# [Given text]
———

Exploiters vs. Victims in the Grocery Strike
The California grocery strike has entered its fourth month — and there is no end in sight. Workers are still picketing stores, the shelves are understocked, and profits are dwindling. Talks between the grocery chains and the United Food and Commercial Workers’ Union have failed to resolve the mutually harmful conflict. Why?
If the union’s demands are outrageous, why can’t the stores walk away? The stores have hired substitute employees, so evidently some people accept the stores’ working conditions. Why can’t the stores fire the strikers and end the dispute? The stores can neither back out nor dismiss strikers because they are forced by law to deal with the union. That coercive power of the union is a gross violation of the employers’ and workers’ rights.
Imagine if laws existed requiring shoppers to buy groceries from one store only, but allowed some room for haggling over price. Would the trade between a shopper and the store be considered voluntary? No. Everyone would scream that individuals should be free to shop wherever they pleased and not be forced to buy at any one store. When it comes to hiring workers, this is exactly the predicament of employers. By law they must deal only with whatever union is voted for by employees. Just as shoppers have the right to choose the terms of trade, so should an employer.

———

# [Data under study]
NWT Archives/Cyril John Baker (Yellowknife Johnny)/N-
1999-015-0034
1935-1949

———

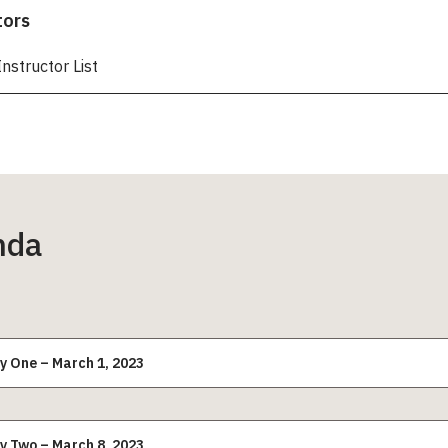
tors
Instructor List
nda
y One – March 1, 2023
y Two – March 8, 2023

———

# [Description of the task]
Quote every question posed in the grocery strike article. The rows come from a source unrelated to the grocery strike article.

# [Reply]
- Why?
- If the union’s demands are outrageous, why can’t the stores walk away?
- Why can’t the stores fire the strikers and end the dispute?
- Would the trade between a shopper and the store be considered voluntary?